The exact cause of BV is not fully understood, but it is thought to be related to factors such as sexual activity, douching, hormonal changes, and antibiotic use. You can’t get BV from toilet seats, swimming pools or jacuzzis. 

What are symptoms of bacterial vaginosis?

Symptoms of BV can vary however, the most common are:

  • Thin, grey, white, or greenish vaginal discharge (check out our guide to vaginal discharge colours for more info!)
  • A foul or fishy odour from the vagina, especially after sex
  • Itching or irritation in and around the vaginal area
  • Burning sensation during urination
  • Vaginal bleeding (rare)

Remember, some people with BV may not experience symptoms at all and some are similar to other vaginal infections like thrush or a sexually transmitted infection. Always seek advice from a healthcare provider for accurate diagnosis and treatment.

How to treat bacterial vaginosis

BV can be diagnosed through a physical exam and testing of a vaginal sample. Treatment typically involves antibiotics, either taken orally or applied topically. While BV is not usually serious, it can increase the risk of other complications such as preterm birth or pelvic inflammatory disease if left untreated.


Does bacterial vaginosis go away on its own?

In some cases, BV may go away on its own, however many find that the infection requires treatment to fully resolve.

Without treatment, bacterial vaginosis can persist and even worsen, leading to potentially serious complications such as pelvic inflammatory disease, increased risk of sexually transmitted infection and an increased risk of preterm delivery or low birth weight in pregnant women. 

It’s always important to seek medical advice if you suspect you’re suffering from any infection, even if your symptoms improve or go away on their own. A healthcare professional can properly diagnose & treat the infection and provide guidance on preventing recurring infections. 


How to prevent BV

As the main cause of bacterial vaginosis is not fully understood, but the best way to prevent the infection is to steer clear of anything that may upset your vagina’s delicate balance. 

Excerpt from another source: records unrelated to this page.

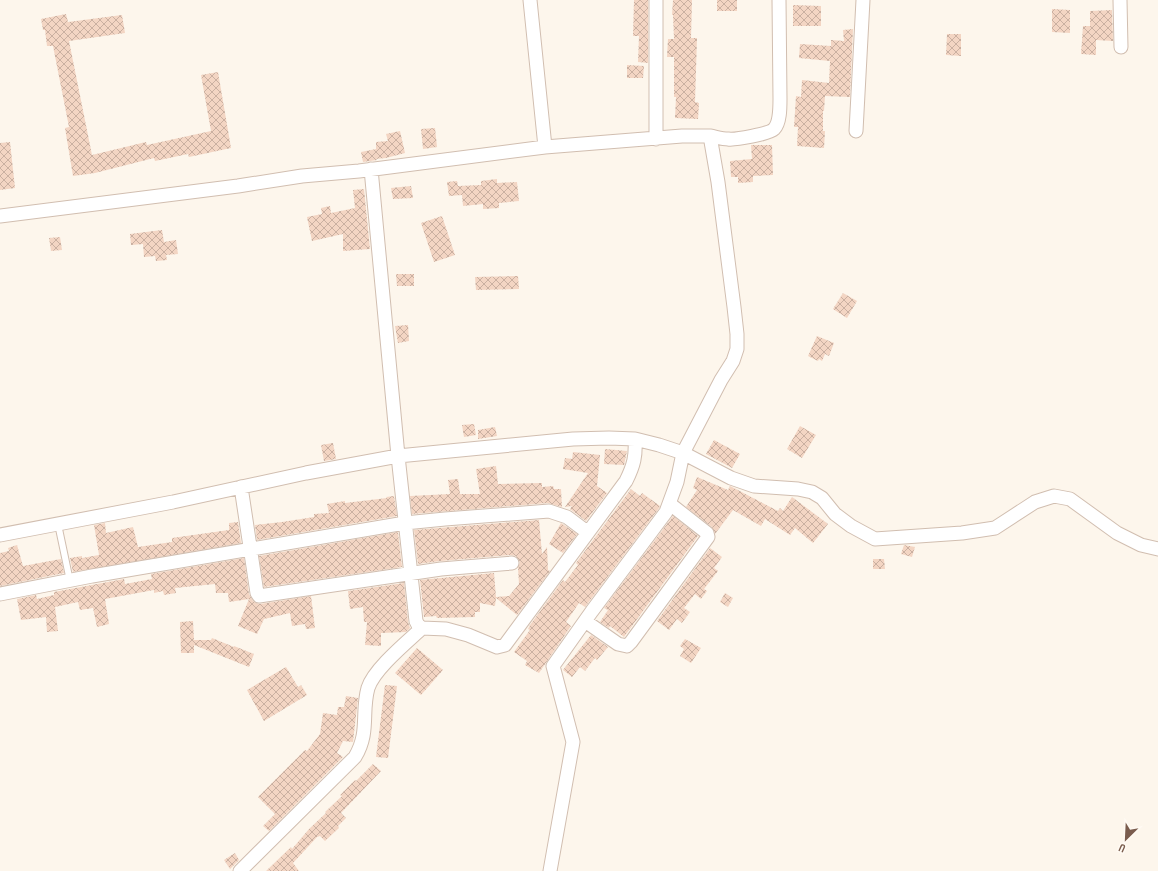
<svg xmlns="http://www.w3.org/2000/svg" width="1158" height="871" font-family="'PT Sans Narrow',sans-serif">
  <defs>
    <pattern id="building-cross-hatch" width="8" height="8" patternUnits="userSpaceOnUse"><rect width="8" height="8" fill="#f3d5c3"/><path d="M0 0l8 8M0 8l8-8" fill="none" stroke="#cab0a1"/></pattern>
  </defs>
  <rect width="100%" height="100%" fill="#fdf6ec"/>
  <path fill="url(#building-cross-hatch)" d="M634,0h14v63l-10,-1 1,-26h-6z
    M673,0h19l-1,38h6l-2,64 4,1 -1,16 -23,-1 1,-21h-2v-40h-7l1,-18h6l-1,-24h-1z
    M717,0h20v11h-20z
    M793,5l28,1v20h-28z
    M1052,9l18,1v23l-18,-1z
    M1112,10l1,31 -17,-1v15l-15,-1 2,-28h7v-15z
    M66,14l2,8 54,-7 3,18 -56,8 23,114 54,-13 1,3 64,-14 -10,-56 17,-3 13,76 -42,9 -1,-3 -33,7 -1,-3 -59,15 -22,3 -8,-48 4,-1 -16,-81h-6l-2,-16h-2l-2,-11z
    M853,29l-3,68 -25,-1 -1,15h-1v20h2l-1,17 -27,-2 1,-19h-4l2,-31 5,1 1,-17 27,3 1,-22 -31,-3 1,-14 31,2v-6l13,1 -1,-11z
    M947,34h14v22l-15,-1z
    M627,65l17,1 -1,12h-16z
    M435,128l2,19 -14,2 -2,-20z
    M400,131l5,22 -19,5 -10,1 1,1 -14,2 -2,-10 15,-3v-7l12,-1 -2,-7z
    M10,142l5,46 -15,2v-47z
    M751,145h21l1,30 -20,1v6l-15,1v-6h-7l-1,-16 22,-2z
    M497,179v4l20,-1 2,19 -20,2v5l-16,1v-5l-20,2 -1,-11 -13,1 -2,-14 10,-1 1,5 23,-1v-4z
    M411,186l2,12 -20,1 -2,-11z
    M364,189l6,60 -27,2v-17l-31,7 -5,-24 15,-3 -1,-6 9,-2 1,7 24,-5 -2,-18z
    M442,216l13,39 -21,7 -13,-39z
    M162,230l2,12 12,-2 2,14 -12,1 1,5 -11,1 -1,-5 -11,1 -1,-13 -12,1 -1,-11z
    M60,237l2,13 -11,1 -2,-13z
    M396,274h18v12h-17z
    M518,276l1,13 -43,1 -1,-13z
    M843,293l14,8 -10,17 -14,-9z
    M408,325l1,16 -11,2 -3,-17z
    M817,336l17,7 -5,13 -4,-2 -3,7 -3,-2 -1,2 -10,-5z
    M474,424l2,11 -12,2 -2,-12z
    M800,426l16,9 -14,23 -15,-9z
    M495,427l2,9 -19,3v-9z
    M714,440l26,14 -8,14 -26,-14z
    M333,443l3,16 -12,2 -3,-16z
    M605,449l22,2 -3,14 -20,-1z
    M573,452l27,3 -3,31 10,7 -21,28 -16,-12 2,-3 -7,1 23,-34 -25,-4 2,-11 7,1z
    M496,466l2,18 44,-1v4l11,-1 1,3h7l1,18 -14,-4 -136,11 -2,-18 40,-2 -2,-14 10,-1 2,15h20l-4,-25z
    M697,477l31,13 2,-4 2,1 46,24 2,-3 3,3 9,-14 36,27 -15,19 -18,-15 -5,7 -25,-16 -4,7 -28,-16 -18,24 -3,-7 -26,-20 11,-17 -4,-2z
    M631,489l9,7 2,-3 18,13 -1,2 -74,99 -6,-4 -13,19 5,4 -32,47 -14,-8 2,-4 -13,-9 16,-22 -2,-1 2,-4 33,-45 2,2 13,-17 -2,-2z
    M394,496l3,20 -140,24 -2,-15 27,-3 32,-5v-3l15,-1 -2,-9 18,-3v2l42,-5 -1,-1z
    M673,516l25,20 -74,101 -14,-11 -1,2 -9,-6 8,-12 -4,-2z
    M539,520l3,34 5,-7 1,23 2,1 -33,44 -21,-17 -1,8 -15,-3v9h-5v5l-38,1 -1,-2 -12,1 -4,-37 74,-7 2,24 13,-1 10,-12 -1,-16 2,-6 -4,-6 -5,-1 -71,6 -22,3 -4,-34z
    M238,522l3,21 -168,29 -3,-14 12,-2v2l17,-3 -5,-30 11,-2 1,10 27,-6 5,20 34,-5v-4l57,-8v-7z
    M561,523l16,11 -14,19 -14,-9z
    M398,532l4,35 -138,20 -5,-31z
    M17,545l6,21 38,-7 3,14 -64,13v-33l9,-2 -1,-3z
    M904,545l11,2 -3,10 -11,-3z
    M710,548l12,9 -8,11 4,3 -14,18 3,2 -6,8 -6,-5 -11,14 6,4 -8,11 -5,-4 -8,11 -12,-9z
    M244,558l5,36 4,7 3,2 4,1 51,-8 4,32 -9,1 -1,-5 -13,2 -2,-13 -26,6 -7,15 -19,-8 11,-27 -20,3 -1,-9h-12l-1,-9 -40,4 1,5 -12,2 -1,-4 -9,2v-3l-49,9 4,25 -12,3 -4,-19 -13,2 -2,-8 -23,5 3,24 -11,1 -1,-15 -25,3 -4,-21 19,-4 1,4 17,-4v-3l70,-13 1,5 27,-5 -1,-5z
    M873,559h11l1,10h-12z
    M404,583l4,39 2,6 -4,4 -25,1v13l-16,-1 2,-23h-3l-1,-15 -13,2 -2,-18z
    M725,593l8,5 -5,9 -8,-5z
    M193,621l1,19h17l1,-2 22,9v-1l20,8 -5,13 -55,-22v8h-13l-1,-31z
    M591,635l17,12 -11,13 -2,-2 -10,13 -5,-4 -8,10 -9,-7z
    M685,639l16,9 -10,15 -11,-7 4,-7 -4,-3z
    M417,648l26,22 -22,25 -26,-22z
    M286,667l12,20 3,-2 6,10 -43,26 -17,-31z
    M385,685l12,1 -9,72 -12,-1z
    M346,696l12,2 -5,44 -10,-1 -6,12 6,4 -74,74 -6,-5 12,-12 -17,-17 47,-47 2,1 13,-17 3,-21 14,2 1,-8h6z
    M373,764l8,7 -40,42 5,5 -8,8 1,2 -14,13 -5,-5 -3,1 -24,26 6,8h-33l25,-24 1,2 17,-20 17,-16 -1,-1 17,-16 -2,-1 15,-15 1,1z
    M235,853l4,7 -9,9 -6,-9z"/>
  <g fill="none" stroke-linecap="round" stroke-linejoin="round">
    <defs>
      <path id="service" d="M58,524l12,57"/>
      <path id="minor" d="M530,0l15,147
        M656,0v139
        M1120,0l1,47
        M856,131l7,-131
        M371,169l27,287 18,165 2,4 4,3 24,1 22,6 29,12 8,-2 121,-164c8,-16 10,-25 9,-42
        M0,216l238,-30 64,-10 57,-5 186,-24 137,-11h28
        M241,487l16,106 2,3 182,-27 71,-6
        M0,535l173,-33 133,-29 92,-17 175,-17 36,-1 26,1 24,6 24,8 38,-73 12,-19 4,-12v-15l-3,-27 -16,-125 -8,-46c6,1 12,3 18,3 7,1 41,-5 46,-10 6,-6 6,-21 6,-30l-1,-99
        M0,594l92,-18 313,-53 40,-4 104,-8 18,6 20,15
        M585,621l33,23 9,2 4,-4 77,-105 -1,-4 -37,-29
        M240,871l115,-114c15,-25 6,-44 13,-69 6,-19 39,-46 54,-60
        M550,871l23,-129 -20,-76 39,-55 74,-99 11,-30 6,-29 48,25 23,8 44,3 14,3 10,6 13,16 16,12 24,13 87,-6 33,-5 40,-26 19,-6 16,3 47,34 24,12 17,4"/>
    </defs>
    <use href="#service" stroke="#d1beb0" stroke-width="8"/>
    <use href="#minor" stroke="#d1beb0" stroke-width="15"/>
    <use href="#service" stroke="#fff" stroke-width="6"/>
    <use href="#minor" stroke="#fff" stroke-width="13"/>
  </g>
  <g transform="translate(1126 839) rotate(204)" stroke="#fffaf3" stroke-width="3" paint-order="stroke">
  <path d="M0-3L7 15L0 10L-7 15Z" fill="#7a5c4d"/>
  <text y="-6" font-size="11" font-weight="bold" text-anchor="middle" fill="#7a5c4d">U</text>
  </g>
</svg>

Here’s a few ways you can avoid BV:

  • Practise good hygiene: Keeping the genital area clean and dry can help prevent BV. Avoid using harsh soaps or douches as they can disrupt the natural balance of bacteria in the vagina.
  • Avoid using scented products: Scented products like perfumes, lotions, and tampons can irritate the vagina and cause an overgrowth of bacteria.
  • Wear organic cotton underwear: Organic cotton is a breathable material that helps keep the genital area dry. Avoid wearing tight-fitting clothes or synthetic materials that trap moisture.
  • Practise safe sex: Whilst BV is not classed as an STI because it can occur without having sex, it's important to use condoms  to help prevent the spread of sexually transmitted infections that can lead to BV.
  • Avoid smoking: Smoking can disrupt the natural balance of bacteria in the vagina, so quitting smoking can help prevent BV.
  • Maintain a healthy diet: Eating a balanced diet can help boost your immune system and prevent infections like BV.
  • Swap to organic cotton period care: as organic cotton is naturally breathable, hypoallergenic & gentle, it'll help prevent infections and ensure you're comfortable throughout your period. 

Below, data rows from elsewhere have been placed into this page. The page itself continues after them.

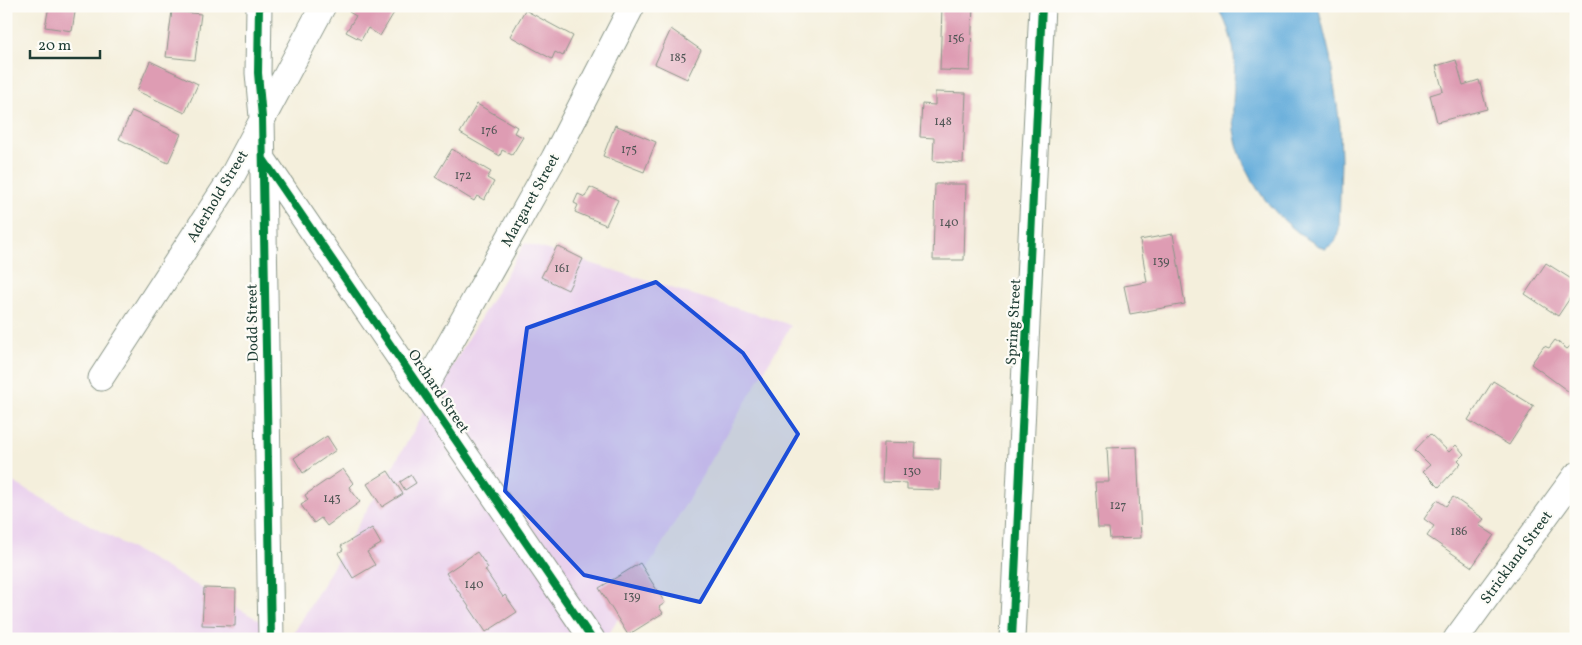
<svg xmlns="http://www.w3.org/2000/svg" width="1582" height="645" viewBox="0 0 1582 645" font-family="Vollkorn,serif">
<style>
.built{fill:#ead1ed}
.water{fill:#63acda;stroke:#417487}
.building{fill:#de9cb3}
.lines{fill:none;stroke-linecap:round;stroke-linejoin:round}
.minor-casing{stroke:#8a9688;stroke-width:27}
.minor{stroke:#fff;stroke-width:25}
.cycleway-casing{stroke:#fdfcf7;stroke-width:11}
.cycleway{stroke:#00873e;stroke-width:8}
.marked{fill:#1d4ed8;fill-opacity:0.2;stroke:#1d4ed8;stroke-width:4;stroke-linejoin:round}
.labels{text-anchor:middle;stroke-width:4.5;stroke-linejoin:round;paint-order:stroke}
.number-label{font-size:12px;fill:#4f5554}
.street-label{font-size:15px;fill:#1f3d34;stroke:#fdfcf7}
</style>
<rect width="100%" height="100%" fill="#fdfcf7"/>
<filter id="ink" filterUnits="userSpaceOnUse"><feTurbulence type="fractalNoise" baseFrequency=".02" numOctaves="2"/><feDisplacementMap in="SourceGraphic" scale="10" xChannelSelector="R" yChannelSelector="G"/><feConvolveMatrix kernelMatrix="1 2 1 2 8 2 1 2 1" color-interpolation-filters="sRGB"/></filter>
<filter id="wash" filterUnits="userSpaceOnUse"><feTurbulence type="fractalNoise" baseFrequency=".0096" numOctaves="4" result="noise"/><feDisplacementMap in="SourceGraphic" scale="20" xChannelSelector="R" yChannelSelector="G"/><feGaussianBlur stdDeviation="1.12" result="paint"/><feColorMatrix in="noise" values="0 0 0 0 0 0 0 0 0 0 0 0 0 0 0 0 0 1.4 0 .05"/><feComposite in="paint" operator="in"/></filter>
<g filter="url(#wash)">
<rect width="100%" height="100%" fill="#f4efdc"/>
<path class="built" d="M 525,243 L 791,325 L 606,639 L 6,639 L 6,478 L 291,638 Z"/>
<path class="water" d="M 1218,6 L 1318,6 L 1330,56 L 1340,126 L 1341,160 L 1339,230 L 1335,242 L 1325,249 C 1278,226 1237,175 1233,121 C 1232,99 1236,75 1234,53 C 1232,37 1225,20 1218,6 Z"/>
<g id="blocks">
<path class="building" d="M 49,6 L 76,6 L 72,31 L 45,27 Z
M 353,6 L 398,6 L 380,36 L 368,28 L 361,40 L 346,32 L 356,16 L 349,12 Z
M 942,6 L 973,6 L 970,71 L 940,70 Z
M 525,10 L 573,36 L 563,56 L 555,52 L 552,59 L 510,36 Z
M 172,11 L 201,14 L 195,60 L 166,57 Z
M 671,29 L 701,50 L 687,79 L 655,64 Z
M 1456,60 L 1463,85 L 1479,80 L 1487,109 L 1437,122 L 1430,95 L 1443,91 L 1436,66 Z
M 150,61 L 198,84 L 185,113 L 137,91 Z
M 935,92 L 966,93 L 963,163 L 933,161 L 934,138 L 920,137 L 922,104 L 935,105 Z
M 477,104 L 517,127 L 514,133 L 523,137 L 512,155 L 502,150 L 500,156 L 460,133 Z
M 132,111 L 181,134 L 168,163 L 119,139 Z
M 615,125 L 656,142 L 644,172 L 603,156 Z
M 452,149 L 491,172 L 487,178 L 494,182 L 484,200 L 477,196 L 474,201 L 435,177 Z
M 935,184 L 966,184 L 964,260 L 933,260 Z
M 590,187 L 618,200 L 606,225 L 575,212 L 578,205 L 574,203 L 578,194 L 585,197 Z
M 1173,234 L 1185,304 L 1130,314 L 1124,286 L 1147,282 L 1140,240 Z
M 557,246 L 583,259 L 568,290 L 541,277 Z
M 1546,263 L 1576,282 L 1576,289 L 1558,316 L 1525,294 Z
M 1555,340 L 1567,349 L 1576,341 L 1576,397 L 1531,364 L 1544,346 L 1549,348 Z
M 1493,381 L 1534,406 L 1509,445 L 1468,420 Z
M 1430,434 L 1449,452 L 1456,445 L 1464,454 L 1458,460 L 1461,463 L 1439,487 L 1423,471 L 1430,465 L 1415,450 Z
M 327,436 L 336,450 L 303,473 L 294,458 Z
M 884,442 L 916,443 L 915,458 L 941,459 L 940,490 L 907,489 L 907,483 L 882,482 Z
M 1137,447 L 1141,538 L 1110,539 L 1109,528 L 1098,528 L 1095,482 L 1109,482 L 1107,448 Z
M 343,469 L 353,483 L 349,487 L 360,502 L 327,526 L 321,518 L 314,523 L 301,505 L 308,500 L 305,495 Z
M 388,471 L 403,494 L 382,507 L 367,484 Z
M 411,475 L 416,483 L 405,490 L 400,482 Z
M 1453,497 L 1484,519 L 1479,525 L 1494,535 L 1472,567 L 1427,536 L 1434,526 L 1424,519 L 1437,500 L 1446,506 Z
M 372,528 L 381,544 L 367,552 L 375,565 L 353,578 L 338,553 L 343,550 L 341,546 Z
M 477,552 L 488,568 L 485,570 L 503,597 L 505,595 L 517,612 L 486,632 L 446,573 Z
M 640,563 L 665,603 L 659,607 L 663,613 L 628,635 L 599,588 Z
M 204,588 L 236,589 L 235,626 L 202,625 Z"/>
</g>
</g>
<g filter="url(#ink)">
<use href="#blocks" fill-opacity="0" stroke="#8a9688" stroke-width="1"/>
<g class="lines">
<defs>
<path id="minor" d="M 259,6 L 258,73 L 262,117 L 271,639
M 263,159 L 592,639
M 101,378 L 230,180 L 323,6
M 423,391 L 554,158 L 632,6
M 1012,639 L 1042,6
M 1456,639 L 1576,475"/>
</defs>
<use href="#minor" class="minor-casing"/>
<use href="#minor" class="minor"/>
<defs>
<path id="cycleway" d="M 259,6 L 258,73 L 262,117 L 271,639
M 263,159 L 592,639
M 1012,639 L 1042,6"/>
</defs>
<use href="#cycleway" class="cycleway-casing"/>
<use href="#cycleway" class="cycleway"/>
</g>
</g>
<path class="marked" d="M 656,282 L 743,353 L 798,434 L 700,602 L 584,575 L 505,491 L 527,328 Z"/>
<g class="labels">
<g class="number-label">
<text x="956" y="42">156</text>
<text x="678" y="61">185</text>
<text x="943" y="125">148</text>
<text x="489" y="134">176</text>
<text x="629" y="153">175</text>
<text x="463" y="179">172</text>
<text x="949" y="226">140</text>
<text x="1161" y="265">139</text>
<text x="562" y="272">161</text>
<text x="912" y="475">130</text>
<text x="332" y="502">143</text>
<text x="1118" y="509">127</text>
<text x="1459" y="535">186</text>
<text x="474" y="588">140</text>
<text x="632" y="600">139</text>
</g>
<g class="street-label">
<text transform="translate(217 196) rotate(-59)" y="5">Aderhold Street</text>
<text transform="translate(530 200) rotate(-61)" y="5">Margaret Street</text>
<text transform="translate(1013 322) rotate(-87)" y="5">Spring Street</text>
<text transform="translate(252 323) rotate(-91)" y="5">Dodd Street</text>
<text transform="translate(439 391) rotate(56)" y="5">Orchard Street</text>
<text transform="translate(1516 557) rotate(-54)" y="5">Strickland Street</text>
</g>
</g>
<rect width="1582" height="645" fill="none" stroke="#fdfcf7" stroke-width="25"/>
<path d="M30 50v8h70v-8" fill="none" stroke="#1f3d34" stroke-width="2.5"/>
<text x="38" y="50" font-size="15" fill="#1f3d34" stroke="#fdfcf7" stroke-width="4" paint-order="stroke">20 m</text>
</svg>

Bacterial vaginosis vs thrush: are they the same?

No, BV is different from thrush, however the symptoms are similar so the two are easily confused.

Is bacterial vaginosis an STI?

No, BV is not a sexually transmitted infection, but having sex with a new partner or multiple partners can increase the risk of triggering BV. 

You’re more likely to get an STI if you have bacterial vaginosis, this may be because BV can make your vagina less acidic and reduce your natural defences against infections.

Can you have sex with bacterial vaginosis?

Bacterial vaginosis is not a sexually transmitted infection, so you don’t need to avoid having sex. However, you may be experiencing some discomfort during an infection so you may not want to have sex. Some people also find that an infection clears up quicker when they avoid sex. 

It’s also worth noting that some antibiotics & creams can affect condoms and other types of contraception, so speak to your doctor about your options whilst treating BV.